Figure 6.

GlcNAcylation and OGT interaction of UL35 is not needed for its antagonistic function. (A) HEK293T cells were transfected with myc-tagged LacZ, UL35, UL35a, M35, or M76 and cell lysates were subjected to immunoprecipitation (IP) with an anti-myc antibody. Input and IP samples were analyzed by immunoblotting with antibodies specific for OGT, myc, and tubulin. (B) HEK293T cells were reverse transfected with either control siRNA or siRNA specific for OGT. 48 h later, cells were co-transfected with cGAS (stimulated) or IRES-GFP (unstimulated), Cherry-STING, IFNβ-Luc, pRL-TK, and either ev or HA-tagged UL35. Lysates for measuring luciferase activity were collected 20 h later and analyzed as described before. (C) Potential O-GlcNAcylation sites were predicted within the UL35 amino acid sequence (Ref. seq.

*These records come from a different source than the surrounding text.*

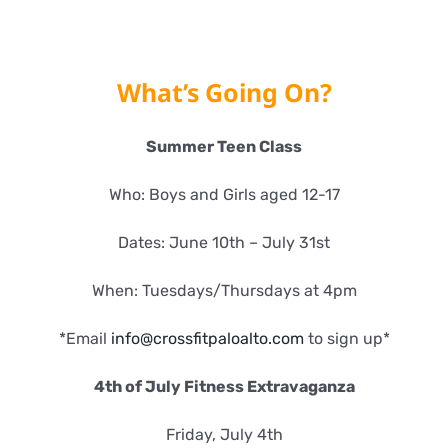
What’s Going On?
Summer Teen Class
Who: Boys and Girls aged 12-17
Dates: June 10th – July 31st
When: Tuesdays/Thursdays at 4pm
*Email
info@crossfitpaloalto.com
to sign up*
4th of July Fitness Extravaganza
Friday, July 4th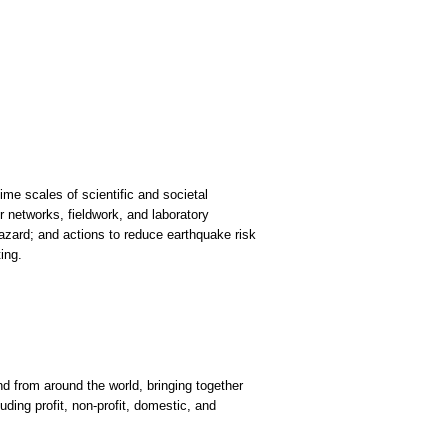
me scales of scientific and societal
 networks, fieldwork, and laboratory
zard; and actions to reduce earthquake risk
ing.
 from around the world, bringing together
uding profit, non-profit, domestic, and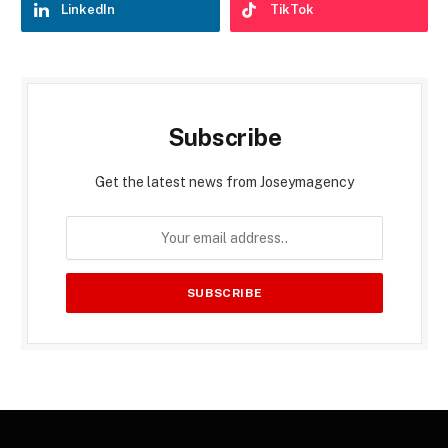
LinkedIn
TikTok
Subscribe
Get the latest news from Joseymagency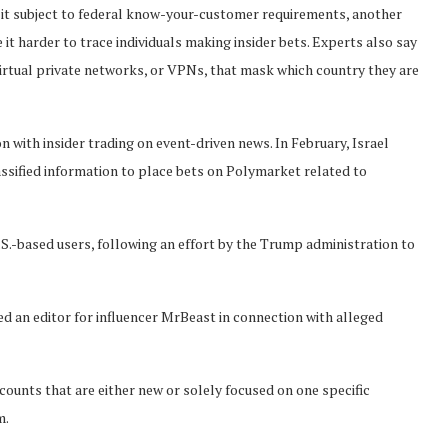
g it subject to federal know-your-customer requirements, another
t harder to trace individuals making insider bets. Experts also say
virtual private networks, or VPNs, that mask which country they are
n with insider trading on event-driven news. In February, Israel
assified information to place bets on Polymarket related to
.-based users, following an effort by the Trump administration to
ded an editor for influencer MrBeast in connection with alleged
ounts that are either new or solely focused on one specific
m.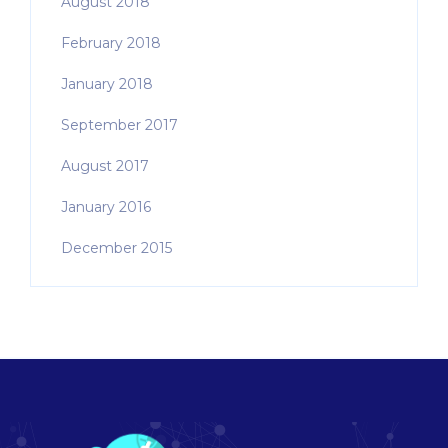
August 2018
February 2018
January 2018
September 2017
August 2017
January 2016
December 2015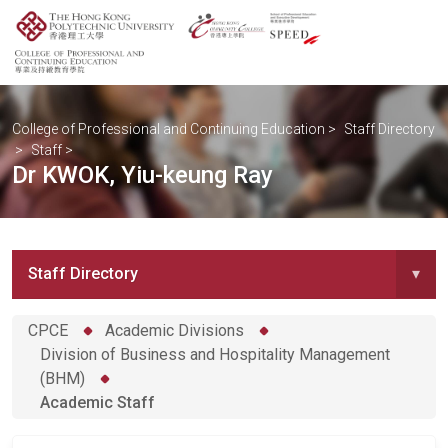
College of Professional and Continuing Education
>
Staff Directory
>
Staff
>
Dr KWOK, Yiu-keung Ray
Staff Directory
▾
CPCE
Academic Divisions
Division of Business and Hospitality Management
(BHM)
Academic Staff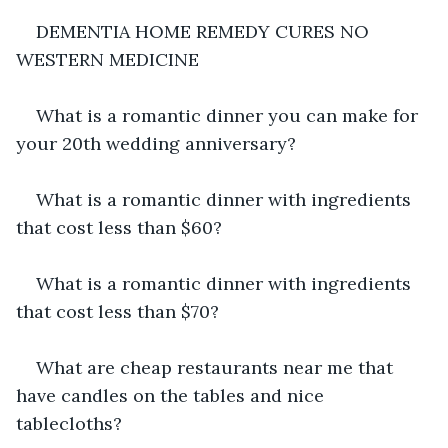
DEMENTIA HOME REMEDY CURES NO 
WESTERN MEDICINE
What is a romantic dinner you can make for 
your 20th wedding anniversary?
What is a romantic dinner with ingredients 
that cost less than $60?
What is a romantic dinner with ingredients 
that cost less than $70?
What are cheap restaurants near me that 
have candles on the tables and nice 
tablecloths?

YP_081494.1) using the YinOYang 1.2 online server tool. High potential serine and threonine residues within UL35 aa positions 529–553 were mutated to alanines (depicted in red). (D) HEK293T cells were co-transfected with expression constructs for OGT and either ev or HA-tagged UL35 expression constructs. 20 h later, proteins were immunoprecipitated using an HA-specific antibody and separated by SDS-PAGE. GlcNAcylation was analyzed by immunoblotting with an anti-O-GlcNAc antibody. OGT interaction was verified with anti-OGT antibody and UL35 expression with an anti-HA antibody. (E) HEK293T cells were co-transfected with cGAS (stimulated) or IRES-GFP (unstimulated), Cherry-STING, IFNβ-luc, pRL-TK, and either ev or HA-tagged UL35 WT or UL35 alanine mutants. 20 h later, cells were lysed and luciferase activity was measured. (B,E) One representative experiment out of three independent experiments is shown as mean ± SD. Student’s t-test (unpaired, two tailed), UL35 was compared to ev. ns p > 0.05, * p < 0.05.